[Document passage Boundary: Start]
Benjamin Franklin said, "Honesty is the best policy."

This statement was not based on morality or religion. Franklin recognized the person who tells the truth will be better off in the end. My father advised, "Always tell the truth to your doctor and your lawyer or it may be fatal in either case." Daddy's advice may not have been original but it is good advice. When you tell the truth, you do not have to remember what you said.

Our clients are better than anyone else's clients. This does not mean that our clients are perfect. No matter how bad your spouse and no matter how much your spouse may be at fault, some facts probably reflect unfavorably upon you. When preparing your case, we must know the bad facts. To represent you effectively, we must be prepared to deal with whatever is brought before the court, although it may be bad or may be untrue. Usually there is some valid explanation or some way to reduce the impact. We want to be prepared for any unpleasant fact.

We see our role as lawyers as first determining the truth and then explaining to the court why the truth is favorable to our client and why the truth entitles our client to a favorable result.

If you make a false statement to your spouse or to another person, then the other side may use the false statement in court to impeach you to show your testimony should not be believed because you are not an honest person. See My Favorite War Story #3: A Pointless Lie, page 14, for a good, or bad, example of what can happen when someone lies.

If your spouse or anyone else asks you a question outside of court, you always have the right to respond, "I will not discuss that" or "That is not your concern." You may even state, "My lawyer advised me not to discuss that" and it will be true because I advise all clients not to discuss their cases except in my office and in court.

Perjury is a dishonest statement on a material fact under oath. Perjury is a felony, punishable by up to five years in jail. Criminal prosecution, while a risk, is not a great risk. The greatest risk of perjury is that if the trial judge recognizes perjury, he will not grant relief to the person committing perjury and will probably rule for the other side.

Our clients tell the truth, even when the truth hurts. We expect the trial judge to believe every word of our clients' testimony. You will benefit because our past clients have told the truth and our future clients will benefit because you told the truth.

If a witness tells the truth when the truth is embarrassing or unfavorable, then that witness enhances his own believability and makes the remainder of his testimony more believable.

Our policy on perjury is inflexible. We will not tolerate it. When we recognize that our witness is not telling the truth, then we ask the judge for a recess. We advise the witness he must correct the perjured testimony. If he does not correct the testimony, we advise the trial judge of the perjury, unless the witness is our own client in which case we ask the trial judge to relieve us immediately as his attorneys.
[Document passage Boundary: End]
**Activity list**:
1. Answer these questions about the passage on honesty and perjury, one line each, using the same letters:
(a) What did the writer's father advise about telling the truth?
(b) What is the longest jail term the passage gives for perjury?
(c) What does the firm ask the trial judge to do if its own client commits perjury and does not correct it?
2. Carry on the passage on honesty and perjury, starting after its final sentence.
[Exercise data Boundary: Start]
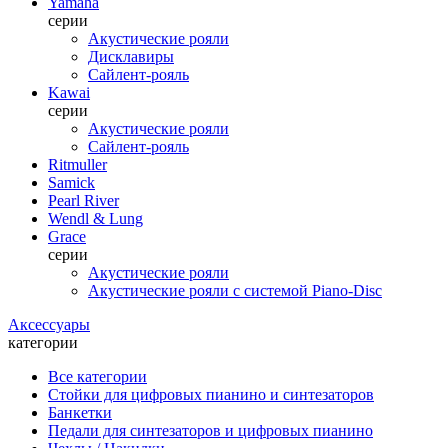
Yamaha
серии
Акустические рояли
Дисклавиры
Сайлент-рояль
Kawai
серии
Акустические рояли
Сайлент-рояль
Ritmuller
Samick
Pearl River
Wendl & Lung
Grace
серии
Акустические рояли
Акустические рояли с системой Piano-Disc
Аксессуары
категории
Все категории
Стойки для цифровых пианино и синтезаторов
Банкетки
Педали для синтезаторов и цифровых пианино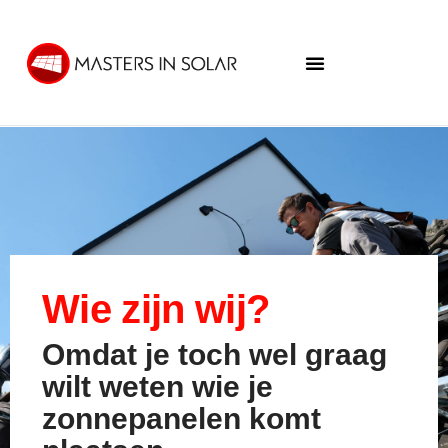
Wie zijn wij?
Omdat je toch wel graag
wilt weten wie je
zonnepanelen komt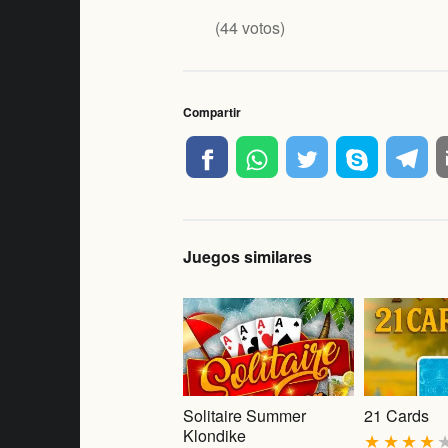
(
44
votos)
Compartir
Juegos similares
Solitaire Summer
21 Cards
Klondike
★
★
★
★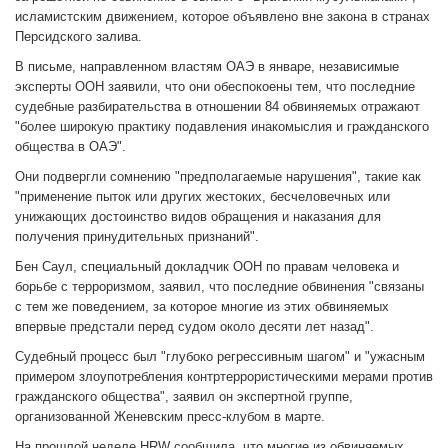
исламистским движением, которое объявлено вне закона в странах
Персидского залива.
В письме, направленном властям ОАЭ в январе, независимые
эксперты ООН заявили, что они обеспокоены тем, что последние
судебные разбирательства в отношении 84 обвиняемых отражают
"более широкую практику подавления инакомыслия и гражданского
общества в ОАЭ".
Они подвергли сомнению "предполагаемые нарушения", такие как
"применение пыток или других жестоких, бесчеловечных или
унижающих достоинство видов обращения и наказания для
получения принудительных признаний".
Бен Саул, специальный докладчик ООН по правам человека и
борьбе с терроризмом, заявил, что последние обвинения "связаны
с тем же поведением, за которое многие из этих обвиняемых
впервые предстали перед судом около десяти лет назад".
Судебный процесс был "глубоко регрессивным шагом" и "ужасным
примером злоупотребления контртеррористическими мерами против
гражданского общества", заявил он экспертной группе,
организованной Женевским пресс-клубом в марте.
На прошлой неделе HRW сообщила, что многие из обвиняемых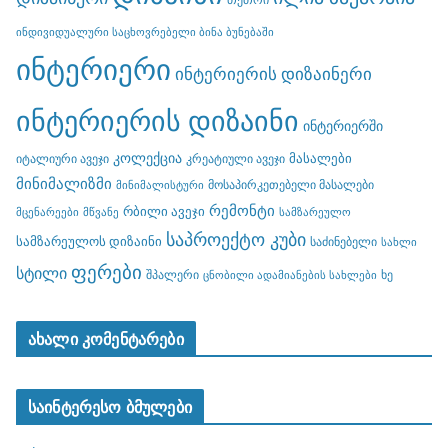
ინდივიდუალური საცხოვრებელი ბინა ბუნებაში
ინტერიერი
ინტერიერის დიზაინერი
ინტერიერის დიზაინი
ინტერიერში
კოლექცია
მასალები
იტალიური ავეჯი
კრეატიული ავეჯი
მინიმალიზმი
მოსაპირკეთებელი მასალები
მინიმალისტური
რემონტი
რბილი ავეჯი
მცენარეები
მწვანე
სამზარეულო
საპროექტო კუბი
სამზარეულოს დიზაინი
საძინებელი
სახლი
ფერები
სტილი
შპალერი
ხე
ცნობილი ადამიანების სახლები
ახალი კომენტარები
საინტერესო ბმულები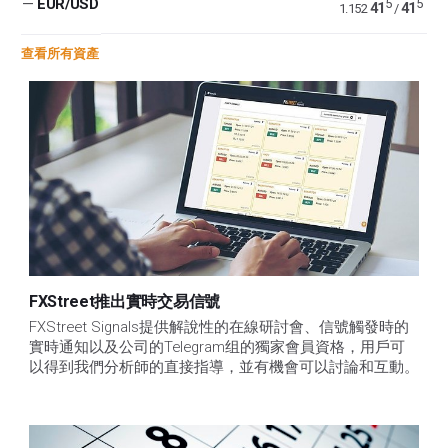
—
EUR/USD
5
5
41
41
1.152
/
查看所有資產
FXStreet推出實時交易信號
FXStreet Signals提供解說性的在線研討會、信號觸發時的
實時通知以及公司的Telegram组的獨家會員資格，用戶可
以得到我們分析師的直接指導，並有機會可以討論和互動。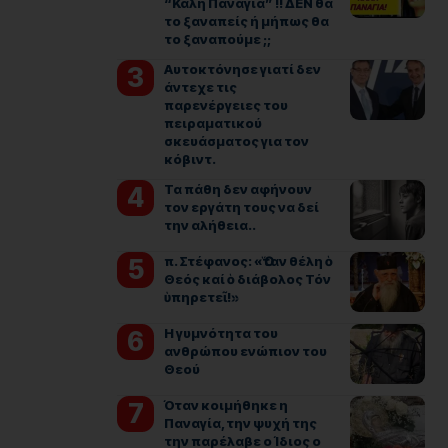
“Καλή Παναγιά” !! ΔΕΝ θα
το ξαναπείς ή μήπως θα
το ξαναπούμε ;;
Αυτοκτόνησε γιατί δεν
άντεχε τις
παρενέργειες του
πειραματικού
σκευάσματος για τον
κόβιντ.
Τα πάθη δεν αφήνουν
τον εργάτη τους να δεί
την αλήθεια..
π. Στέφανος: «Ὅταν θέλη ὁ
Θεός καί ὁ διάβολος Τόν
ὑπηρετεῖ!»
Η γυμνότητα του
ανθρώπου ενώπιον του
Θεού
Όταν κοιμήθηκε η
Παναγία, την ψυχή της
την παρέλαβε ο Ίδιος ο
[Exercise data Boundary: End]
[Exercise data Boundary: Start]
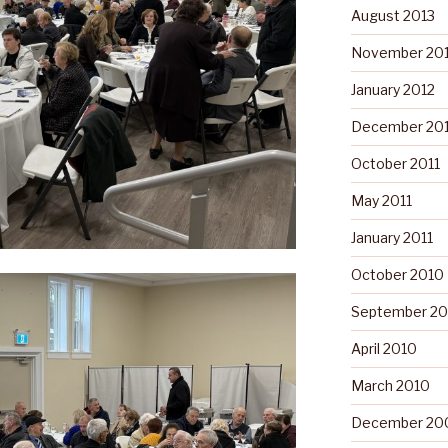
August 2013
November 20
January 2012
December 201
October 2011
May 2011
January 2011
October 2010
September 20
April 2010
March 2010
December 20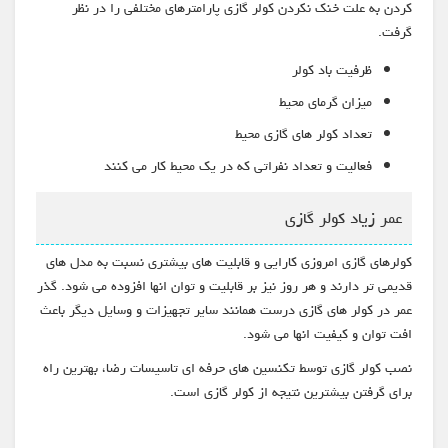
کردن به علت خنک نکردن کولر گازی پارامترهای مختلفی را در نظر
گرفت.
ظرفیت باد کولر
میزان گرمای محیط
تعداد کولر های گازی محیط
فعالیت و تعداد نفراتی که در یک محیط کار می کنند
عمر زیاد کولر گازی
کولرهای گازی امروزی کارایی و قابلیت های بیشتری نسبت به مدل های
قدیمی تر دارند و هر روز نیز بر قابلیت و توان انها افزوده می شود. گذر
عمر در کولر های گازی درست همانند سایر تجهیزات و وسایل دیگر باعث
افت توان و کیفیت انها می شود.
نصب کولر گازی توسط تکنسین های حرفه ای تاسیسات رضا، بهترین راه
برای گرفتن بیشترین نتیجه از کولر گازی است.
[Exercise data Boundary: End]
[Exercise data Boundary: Start]
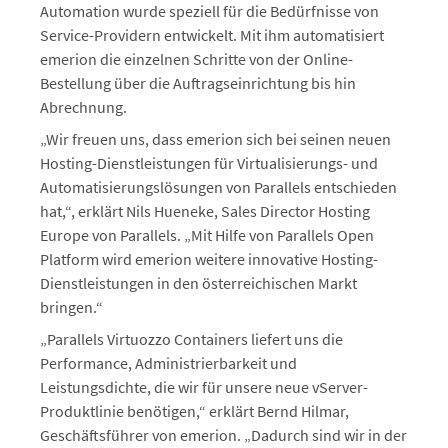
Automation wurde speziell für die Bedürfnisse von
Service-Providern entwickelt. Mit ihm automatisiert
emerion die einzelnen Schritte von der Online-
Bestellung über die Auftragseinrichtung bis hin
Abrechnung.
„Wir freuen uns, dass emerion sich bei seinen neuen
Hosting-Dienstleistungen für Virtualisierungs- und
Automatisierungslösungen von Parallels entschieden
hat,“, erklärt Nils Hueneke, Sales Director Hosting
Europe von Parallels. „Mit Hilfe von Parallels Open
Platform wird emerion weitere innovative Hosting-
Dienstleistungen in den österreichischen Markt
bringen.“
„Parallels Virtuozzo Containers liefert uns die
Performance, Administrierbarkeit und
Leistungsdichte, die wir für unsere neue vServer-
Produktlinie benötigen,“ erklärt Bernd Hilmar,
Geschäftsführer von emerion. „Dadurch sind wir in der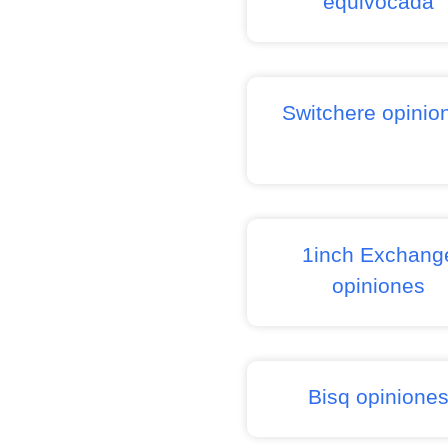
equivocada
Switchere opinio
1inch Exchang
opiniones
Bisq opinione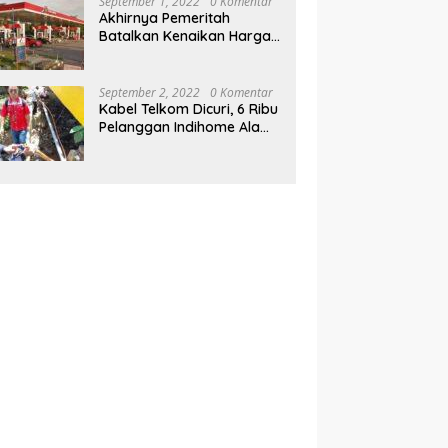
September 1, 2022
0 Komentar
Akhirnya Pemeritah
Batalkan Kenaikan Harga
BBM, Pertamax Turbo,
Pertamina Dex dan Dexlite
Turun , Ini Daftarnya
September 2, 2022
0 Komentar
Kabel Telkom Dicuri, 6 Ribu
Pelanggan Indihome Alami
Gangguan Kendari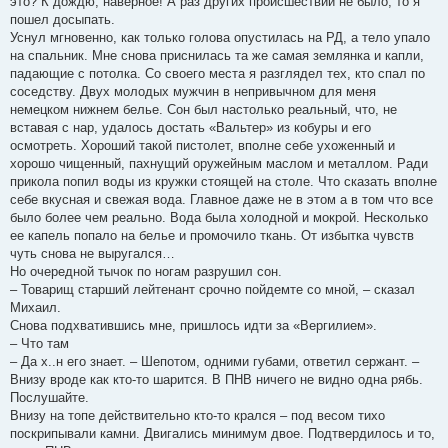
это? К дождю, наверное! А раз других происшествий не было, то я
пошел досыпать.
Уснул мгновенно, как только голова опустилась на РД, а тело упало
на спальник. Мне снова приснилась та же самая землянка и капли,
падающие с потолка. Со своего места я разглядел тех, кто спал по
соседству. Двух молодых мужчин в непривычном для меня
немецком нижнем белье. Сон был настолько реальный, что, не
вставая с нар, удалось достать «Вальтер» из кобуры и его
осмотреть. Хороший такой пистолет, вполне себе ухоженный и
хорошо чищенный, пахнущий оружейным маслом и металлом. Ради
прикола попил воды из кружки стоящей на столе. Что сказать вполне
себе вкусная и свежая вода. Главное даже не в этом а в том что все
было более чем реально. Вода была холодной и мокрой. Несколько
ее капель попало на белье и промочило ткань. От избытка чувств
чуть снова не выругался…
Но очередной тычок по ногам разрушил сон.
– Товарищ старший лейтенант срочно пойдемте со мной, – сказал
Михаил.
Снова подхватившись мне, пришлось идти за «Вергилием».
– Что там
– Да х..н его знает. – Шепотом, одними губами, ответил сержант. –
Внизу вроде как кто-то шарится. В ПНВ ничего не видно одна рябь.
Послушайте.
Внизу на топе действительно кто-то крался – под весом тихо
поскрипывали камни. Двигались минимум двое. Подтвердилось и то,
[Exercise data Boundary: End]
**Answers to each task**:
1.
(a) "Always tell the truth to your doctor and your lawyer or it may be fatal in either case."
(b) Up to five years.
(c) To relieve the firm immediately as the client's attorneys.

2.
If the witness who commits perjury is an adverse party or witness then there is little we can do except try to expose the perjury and hope that our client will be believed. We never encourage criminal prosecutions by individuals. Several family court judges who believe a witness committed perjury, order a transcript of the proceedings delivered to the circuit solicitor’s office with the recommendation the witness be prosecuted for perjury.

Honesty is the only acceptable policy.

My Favorite War Stories #2:
Making the Best of the Truth



The husband sought a divorce upon the grounds of habitual drunkenness. I represented the wife with a severe alcohol problem. She admitted her alcoholism. I argued that she needed alimony because the disease of alcoholism impaired her ability to earn income. The family court judge agreed with me and awarded alimony. The happy ending: My client is now a recovering alcoholic and is leading a happy and productive life.

My Favorite War Stories #3:
A Pointless Lie



My client told me this was her fourth marriage. She had a good case, a 20-year-marriage, a bad husband, a need for alimony and attorney’s fees, and an entitlement to a good property division. When I questioned her in court, she was an excellent witness, honest, sincere, and sympathetic.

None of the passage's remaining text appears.